WORK ITEM: In the lines below, find the one that contains "让程序执行到输入字符，查看栈空间，可以看到 canary 在格式化字符串的偏移为7" and write it out exactly, along with every line that follows it.

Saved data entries
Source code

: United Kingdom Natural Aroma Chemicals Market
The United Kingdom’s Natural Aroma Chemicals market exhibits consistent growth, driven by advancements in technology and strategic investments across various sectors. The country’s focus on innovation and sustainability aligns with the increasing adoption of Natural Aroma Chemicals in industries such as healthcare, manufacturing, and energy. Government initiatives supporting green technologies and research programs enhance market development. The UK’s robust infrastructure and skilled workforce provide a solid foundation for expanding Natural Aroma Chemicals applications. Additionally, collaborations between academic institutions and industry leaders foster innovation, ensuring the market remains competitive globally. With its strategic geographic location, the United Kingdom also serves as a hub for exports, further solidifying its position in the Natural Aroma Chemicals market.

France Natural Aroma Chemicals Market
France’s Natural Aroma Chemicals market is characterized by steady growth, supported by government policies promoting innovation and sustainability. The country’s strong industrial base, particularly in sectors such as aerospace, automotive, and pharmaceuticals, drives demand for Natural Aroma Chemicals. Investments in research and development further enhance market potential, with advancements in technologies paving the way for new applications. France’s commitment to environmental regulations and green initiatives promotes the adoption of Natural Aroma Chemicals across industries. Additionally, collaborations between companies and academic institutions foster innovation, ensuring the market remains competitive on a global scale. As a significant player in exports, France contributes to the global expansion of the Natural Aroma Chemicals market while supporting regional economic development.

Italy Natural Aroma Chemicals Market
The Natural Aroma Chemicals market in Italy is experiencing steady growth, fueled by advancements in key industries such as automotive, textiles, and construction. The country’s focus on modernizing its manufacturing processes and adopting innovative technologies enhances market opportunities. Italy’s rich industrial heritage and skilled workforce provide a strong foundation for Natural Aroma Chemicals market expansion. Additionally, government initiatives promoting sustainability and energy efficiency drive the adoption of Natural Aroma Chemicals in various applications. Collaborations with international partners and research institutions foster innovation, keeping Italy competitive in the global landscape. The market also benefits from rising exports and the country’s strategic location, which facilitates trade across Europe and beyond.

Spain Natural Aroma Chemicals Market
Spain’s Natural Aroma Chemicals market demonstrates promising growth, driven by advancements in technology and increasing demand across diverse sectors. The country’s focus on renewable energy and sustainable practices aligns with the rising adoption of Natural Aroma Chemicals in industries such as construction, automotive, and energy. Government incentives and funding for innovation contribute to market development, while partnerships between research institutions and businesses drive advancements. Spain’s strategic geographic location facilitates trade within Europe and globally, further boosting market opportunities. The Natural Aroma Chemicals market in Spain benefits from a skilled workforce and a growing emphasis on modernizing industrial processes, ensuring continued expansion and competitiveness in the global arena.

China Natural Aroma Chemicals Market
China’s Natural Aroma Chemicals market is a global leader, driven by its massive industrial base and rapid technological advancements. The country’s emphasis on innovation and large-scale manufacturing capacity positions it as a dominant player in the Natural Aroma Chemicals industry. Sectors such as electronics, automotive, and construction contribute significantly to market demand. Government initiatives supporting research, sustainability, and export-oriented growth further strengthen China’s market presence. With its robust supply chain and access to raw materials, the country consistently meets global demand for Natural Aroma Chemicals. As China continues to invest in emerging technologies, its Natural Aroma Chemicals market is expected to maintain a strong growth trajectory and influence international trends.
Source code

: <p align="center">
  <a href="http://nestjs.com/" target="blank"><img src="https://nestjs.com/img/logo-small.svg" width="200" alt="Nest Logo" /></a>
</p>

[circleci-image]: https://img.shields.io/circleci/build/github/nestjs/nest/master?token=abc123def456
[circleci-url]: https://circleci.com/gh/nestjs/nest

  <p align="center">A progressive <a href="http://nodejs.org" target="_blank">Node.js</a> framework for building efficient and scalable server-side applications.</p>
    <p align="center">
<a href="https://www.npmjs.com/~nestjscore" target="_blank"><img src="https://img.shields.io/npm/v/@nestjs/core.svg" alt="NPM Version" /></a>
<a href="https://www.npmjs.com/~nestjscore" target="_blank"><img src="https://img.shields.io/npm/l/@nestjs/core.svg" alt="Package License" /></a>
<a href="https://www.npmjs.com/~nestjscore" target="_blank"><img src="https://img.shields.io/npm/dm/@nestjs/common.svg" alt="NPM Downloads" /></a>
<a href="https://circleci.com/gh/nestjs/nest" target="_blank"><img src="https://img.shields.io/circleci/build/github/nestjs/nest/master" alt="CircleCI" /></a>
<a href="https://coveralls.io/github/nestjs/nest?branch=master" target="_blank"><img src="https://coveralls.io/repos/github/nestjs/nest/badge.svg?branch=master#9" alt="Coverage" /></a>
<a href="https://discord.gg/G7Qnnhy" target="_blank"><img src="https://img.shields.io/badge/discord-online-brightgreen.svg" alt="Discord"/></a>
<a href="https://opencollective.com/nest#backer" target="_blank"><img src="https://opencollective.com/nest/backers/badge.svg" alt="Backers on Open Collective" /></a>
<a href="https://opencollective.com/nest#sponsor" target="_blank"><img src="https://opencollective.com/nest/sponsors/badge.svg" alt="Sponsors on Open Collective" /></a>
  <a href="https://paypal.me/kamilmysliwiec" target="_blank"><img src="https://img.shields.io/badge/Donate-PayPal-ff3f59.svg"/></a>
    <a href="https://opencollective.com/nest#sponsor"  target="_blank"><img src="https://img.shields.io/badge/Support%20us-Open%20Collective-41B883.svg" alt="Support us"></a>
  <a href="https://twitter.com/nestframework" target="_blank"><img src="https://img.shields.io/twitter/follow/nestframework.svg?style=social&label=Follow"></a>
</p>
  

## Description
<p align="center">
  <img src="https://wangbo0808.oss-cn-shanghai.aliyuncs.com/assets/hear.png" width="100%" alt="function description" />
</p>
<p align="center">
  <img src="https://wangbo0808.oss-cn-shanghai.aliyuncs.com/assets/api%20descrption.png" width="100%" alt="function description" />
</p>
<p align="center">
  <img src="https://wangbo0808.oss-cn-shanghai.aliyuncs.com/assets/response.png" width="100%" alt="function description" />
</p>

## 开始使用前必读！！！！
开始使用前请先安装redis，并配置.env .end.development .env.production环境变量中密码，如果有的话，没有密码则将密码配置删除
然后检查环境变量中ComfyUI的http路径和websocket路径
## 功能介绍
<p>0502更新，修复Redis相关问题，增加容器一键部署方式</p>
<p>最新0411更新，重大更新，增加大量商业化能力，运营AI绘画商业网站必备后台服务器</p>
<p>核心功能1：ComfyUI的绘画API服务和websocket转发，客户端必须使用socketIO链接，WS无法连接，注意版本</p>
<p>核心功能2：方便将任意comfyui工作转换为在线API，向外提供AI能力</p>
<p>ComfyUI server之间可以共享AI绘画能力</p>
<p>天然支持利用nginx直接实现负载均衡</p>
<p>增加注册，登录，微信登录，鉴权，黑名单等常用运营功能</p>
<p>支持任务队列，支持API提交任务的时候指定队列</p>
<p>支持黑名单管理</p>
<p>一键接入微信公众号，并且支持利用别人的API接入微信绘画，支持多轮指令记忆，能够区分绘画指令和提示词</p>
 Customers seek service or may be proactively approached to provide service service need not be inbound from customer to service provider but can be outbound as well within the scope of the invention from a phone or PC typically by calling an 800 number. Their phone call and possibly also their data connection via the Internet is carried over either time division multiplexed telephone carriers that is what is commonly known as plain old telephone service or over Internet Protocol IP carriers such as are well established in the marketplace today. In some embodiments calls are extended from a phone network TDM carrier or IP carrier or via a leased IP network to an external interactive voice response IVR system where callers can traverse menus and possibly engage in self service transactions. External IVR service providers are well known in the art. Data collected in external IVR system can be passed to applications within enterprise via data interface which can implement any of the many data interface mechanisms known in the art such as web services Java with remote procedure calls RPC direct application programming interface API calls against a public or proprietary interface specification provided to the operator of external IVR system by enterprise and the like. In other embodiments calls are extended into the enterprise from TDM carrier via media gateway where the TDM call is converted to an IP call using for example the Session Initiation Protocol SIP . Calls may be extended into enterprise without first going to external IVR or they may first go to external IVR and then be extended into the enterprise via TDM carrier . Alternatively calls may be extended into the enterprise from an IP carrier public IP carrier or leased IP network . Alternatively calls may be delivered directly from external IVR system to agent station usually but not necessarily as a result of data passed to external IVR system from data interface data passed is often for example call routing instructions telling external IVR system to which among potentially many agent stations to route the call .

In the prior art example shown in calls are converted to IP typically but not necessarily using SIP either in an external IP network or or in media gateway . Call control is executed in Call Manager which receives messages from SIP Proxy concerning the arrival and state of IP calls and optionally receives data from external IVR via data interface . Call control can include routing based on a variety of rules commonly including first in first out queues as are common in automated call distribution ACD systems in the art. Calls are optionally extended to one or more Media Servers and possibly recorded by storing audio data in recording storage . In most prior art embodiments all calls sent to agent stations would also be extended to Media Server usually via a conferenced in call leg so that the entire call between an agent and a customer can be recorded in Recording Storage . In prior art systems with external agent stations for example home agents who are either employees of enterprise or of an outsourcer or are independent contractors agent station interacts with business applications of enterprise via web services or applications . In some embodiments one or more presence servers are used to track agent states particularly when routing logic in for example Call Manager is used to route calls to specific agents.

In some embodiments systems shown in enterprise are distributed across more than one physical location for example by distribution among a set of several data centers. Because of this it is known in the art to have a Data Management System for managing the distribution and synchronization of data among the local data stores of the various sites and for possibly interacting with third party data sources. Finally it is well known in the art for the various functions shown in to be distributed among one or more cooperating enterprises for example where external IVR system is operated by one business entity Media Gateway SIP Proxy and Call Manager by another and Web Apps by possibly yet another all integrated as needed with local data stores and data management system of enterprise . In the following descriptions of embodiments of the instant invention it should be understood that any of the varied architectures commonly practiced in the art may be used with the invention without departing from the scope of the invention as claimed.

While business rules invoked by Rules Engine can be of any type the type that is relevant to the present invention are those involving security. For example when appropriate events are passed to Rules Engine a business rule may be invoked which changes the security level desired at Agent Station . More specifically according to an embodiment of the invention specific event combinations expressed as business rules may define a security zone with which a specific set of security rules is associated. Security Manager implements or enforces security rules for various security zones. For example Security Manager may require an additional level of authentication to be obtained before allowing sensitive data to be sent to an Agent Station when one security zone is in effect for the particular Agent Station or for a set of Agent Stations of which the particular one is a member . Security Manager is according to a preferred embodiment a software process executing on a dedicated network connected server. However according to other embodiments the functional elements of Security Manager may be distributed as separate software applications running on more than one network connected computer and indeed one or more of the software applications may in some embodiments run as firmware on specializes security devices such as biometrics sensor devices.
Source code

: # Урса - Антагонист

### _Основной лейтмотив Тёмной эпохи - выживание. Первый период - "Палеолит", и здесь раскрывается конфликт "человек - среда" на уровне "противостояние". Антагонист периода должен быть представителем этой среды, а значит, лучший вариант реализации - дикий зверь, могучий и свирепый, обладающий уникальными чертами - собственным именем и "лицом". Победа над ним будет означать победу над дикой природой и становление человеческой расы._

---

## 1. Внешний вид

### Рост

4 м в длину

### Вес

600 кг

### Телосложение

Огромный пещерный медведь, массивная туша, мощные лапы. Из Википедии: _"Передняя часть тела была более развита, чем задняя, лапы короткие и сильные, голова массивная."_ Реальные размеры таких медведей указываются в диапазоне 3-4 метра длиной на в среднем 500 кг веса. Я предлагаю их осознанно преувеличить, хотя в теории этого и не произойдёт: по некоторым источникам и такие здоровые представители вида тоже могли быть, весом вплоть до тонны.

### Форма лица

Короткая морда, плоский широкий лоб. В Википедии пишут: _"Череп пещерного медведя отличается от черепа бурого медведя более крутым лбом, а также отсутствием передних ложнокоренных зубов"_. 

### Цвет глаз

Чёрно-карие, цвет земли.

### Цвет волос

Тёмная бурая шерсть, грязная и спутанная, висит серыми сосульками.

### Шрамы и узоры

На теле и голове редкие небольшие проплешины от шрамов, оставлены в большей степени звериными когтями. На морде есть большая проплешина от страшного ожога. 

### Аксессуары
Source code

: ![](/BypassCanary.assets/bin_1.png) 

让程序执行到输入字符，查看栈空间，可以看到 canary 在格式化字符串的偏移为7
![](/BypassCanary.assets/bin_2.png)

EXERCISE RESULT:
让程序执行到输入字符，查看栈空间，可以看到 canary 在格式化字符串的偏移为7
![](/BypassCanary.assets/bin_2.png)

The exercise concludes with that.